Memang, mungkin saja Hikam memperoleh anugerah dari Allah. Ia yang bertaubat, memperoleh kebahagiaan duniawi. Namun, mungkin saja tidak demikian. Kebahagiaan ini adalah bentuk ujian dari Sang Khalik. Tentang, sejauh apa mental taubat Hikam. Sehebat apa istighfar yang diucapkannya, bisa masuk ke dalam hati. Apakah setelah memperoleh kebahagiaan pasca bertaubat, Hikam akan memuji pertaubatannya sendiri, atau tetap berusaha mengoreksi semua perbuatan; bahkan perilaku baiknya? Pada akhirnya, Hikam gagal dalam hal ini. Ia merasa tidak perlu mengoreksi hal-hal yang dianggapnya baik.

Lebih dari itu, apa yang disebut dengan kebahagiaan? Ia tak lebih dari rasa yang tercipta, ketika takdir sesuai dengan keinginan kita. Bandingkan dengan kesedihan, rasa yang tercipta ketika takdir tak sesuai harapan. Keduanya, bahagia dan sedih, sejatinya, tidak nyata.

 Persepsi kitalah yang membentuk kedua rasa ini hadir. Ingatlah yang disampaikan Allah dalam Q.S. Al-Fajr:15--16, “Adapun manusia apabila Tuhannya mengujinya lalu dia dimuliakan-Nya dan diberi-Nya kesenangan, maka dia akan berkata, 'Tuhanku telah memuliakanku.'  Adapun bila Tuhannya mengujinya lalu membatasi rizkinya maka dia berkata, 'Tuhanku menghinakanku'.”

Ayat ini sejatinya begitu telak jika diperdengarkan kepada Hikam.

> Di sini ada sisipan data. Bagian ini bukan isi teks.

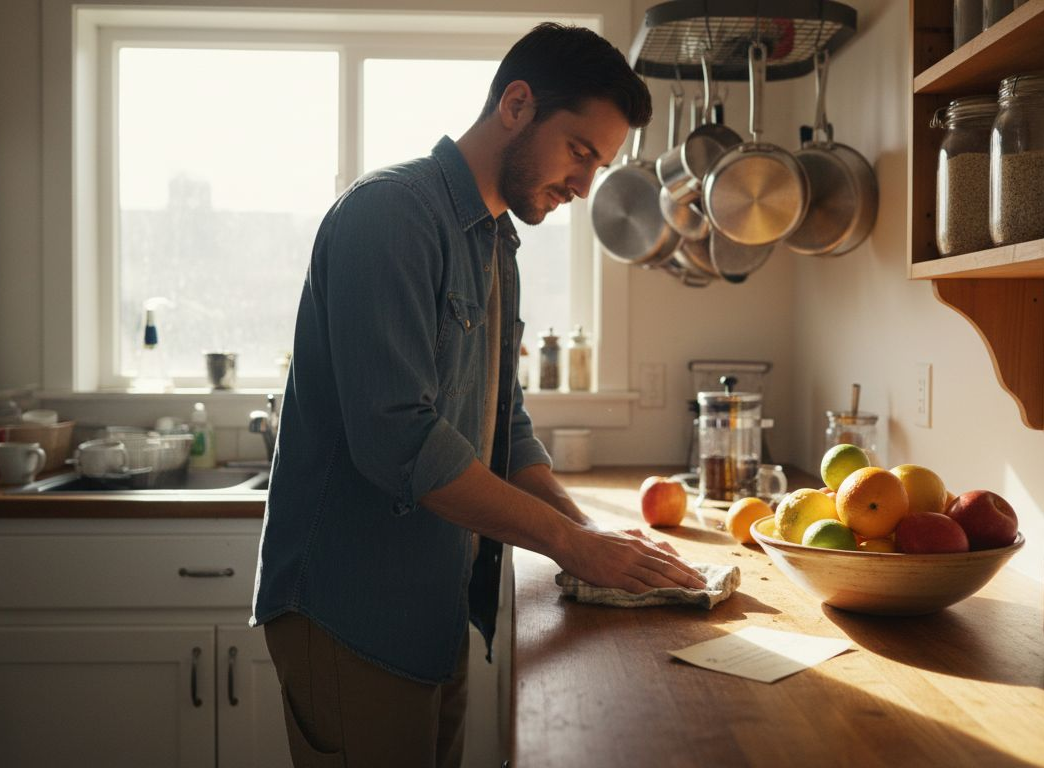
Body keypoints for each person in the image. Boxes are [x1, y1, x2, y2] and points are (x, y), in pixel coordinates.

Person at [251, 22, 706, 768]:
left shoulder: (493, 238)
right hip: (349, 612)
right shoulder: (390, 216)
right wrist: (569, 545)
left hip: (429, 605)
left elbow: (505, 421)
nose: (587, 186)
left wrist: (590, 531)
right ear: (517, 104)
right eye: (581, 153)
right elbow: (398, 438)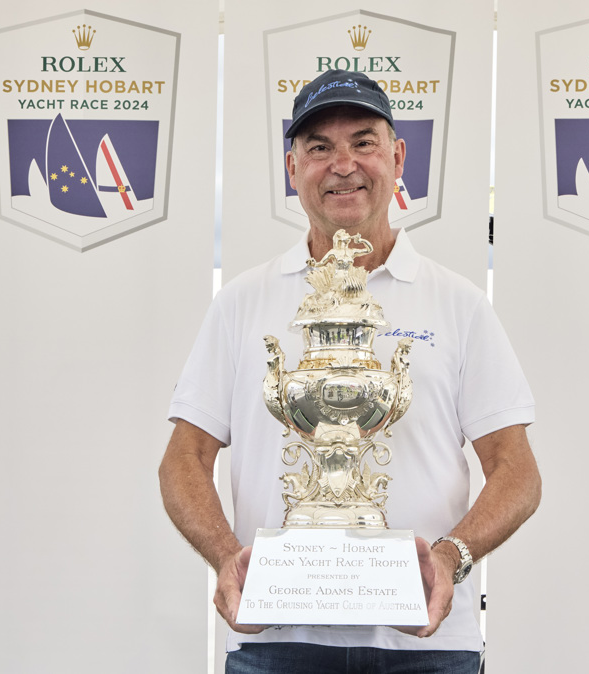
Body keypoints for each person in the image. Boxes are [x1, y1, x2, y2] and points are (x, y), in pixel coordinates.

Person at [159, 69, 541, 674]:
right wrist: (226, 555)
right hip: (275, 641)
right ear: (292, 170)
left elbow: (516, 470)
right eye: (318, 148)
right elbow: (183, 457)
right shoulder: (242, 301)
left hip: (428, 645)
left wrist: (449, 558)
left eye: (363, 141)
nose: (343, 164)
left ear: (398, 156)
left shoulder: (458, 302)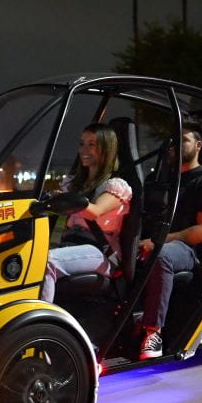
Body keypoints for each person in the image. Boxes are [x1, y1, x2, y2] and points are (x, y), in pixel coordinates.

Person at [137, 122, 202, 359]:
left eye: (183, 140)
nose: (176, 145)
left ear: (198, 145)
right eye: (173, 141)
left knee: (161, 256)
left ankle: (153, 333)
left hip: (187, 250)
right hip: (153, 241)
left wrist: (159, 241)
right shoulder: (160, 180)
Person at [40, 123, 132, 303]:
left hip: (99, 251)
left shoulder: (116, 186)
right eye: (82, 144)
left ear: (106, 149)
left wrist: (66, 199)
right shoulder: (74, 184)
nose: (84, 150)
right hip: (71, 244)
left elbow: (95, 212)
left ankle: (41, 317)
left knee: (47, 262)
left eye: (92, 144)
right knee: (27, 259)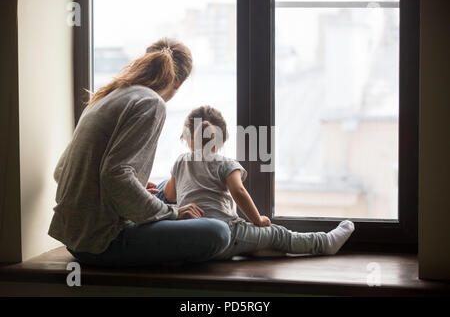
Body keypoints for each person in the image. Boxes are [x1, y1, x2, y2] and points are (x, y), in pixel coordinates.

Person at [48, 38, 231, 267]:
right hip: (102, 242)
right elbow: (115, 175)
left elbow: (61, 171)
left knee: (164, 187)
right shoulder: (151, 102)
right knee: (219, 231)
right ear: (181, 82)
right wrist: (173, 214)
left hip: (75, 239)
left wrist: (130, 191)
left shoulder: (106, 96)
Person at [155, 106, 355, 260]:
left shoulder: (180, 162)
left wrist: (155, 188)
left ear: (187, 138)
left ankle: (261, 249)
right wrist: (258, 220)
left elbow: (171, 195)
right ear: (221, 140)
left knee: (255, 239)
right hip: (226, 235)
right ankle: (325, 243)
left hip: (191, 239)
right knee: (278, 234)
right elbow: (239, 191)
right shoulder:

Adakah jaminan bahwa harta yang didapatkan Hikam setelah bertaubat, adalah bukti Allah kini lebih mencintai-Nya? Tidak. Selama hidup di dunia, ujian akan datang silih berganti pada kehidupan kita. Tidak hanya ujian kesedihan, tetapi juga ujian berupa kebahagiaan. Dan ujian yang berkaitan dengan kesenangan, jauh lebih tak terlihat daripada ujian kala kita dibuat terluka.

Ya, saat menerima cobaan berupa musibah, naluri kita akan berkata, hal ini terjadi karena kurang dekatnya kita kepada Allah. Maka, kita akan berusaha memperbanyak ibadah. Akan halnya dengan musibah berupa kesenangan? Apa yang akan menjadi tolak ukur kegagalan kita? Sulit. Jarang sekali kita merasa bersalah, harus memperbanyak ibadah, ketika segala hal ada di genggaman tangan.

Mungkin, dalam ibadah sosial, iya. Namun, dalam ibadah yang berhubungan dengan Allah, bukan tidak mungkin yang terjadi justru penurunan kualitas. Karena merasa sudah dekat, rasanya segalanya sudah cukup. Karena merasa sudah dekat, kita beranggapan bahwa ibadah kita sudah benar, seperti Hikam. Padahal, sekali lagi, ini juga ujian; bukan sebuah berkah. 

Alangkah berbahayanya jika sikap ini yang kita kembangkan setelah bertaubat. Cepat puas, cepat terlarut kebahagiaan. Lebih baik senantiasa waspada, tidak mudah bereaksi atas sebuah takdir. Jalani saja. Jika memang Allah akan memberikan dunia ini kepada kita, yakinilah hal tersebut terjadi kala hati kita benar-benar suci dari keinginan mendapatkannya. Selama masih ada keinginan untuk mendapatkan macam-macam, dan seolah kita begitu mudah mendapatkan hal-hal tersebut, tak ada salahnya bersikap curiga kepada diri sendiri.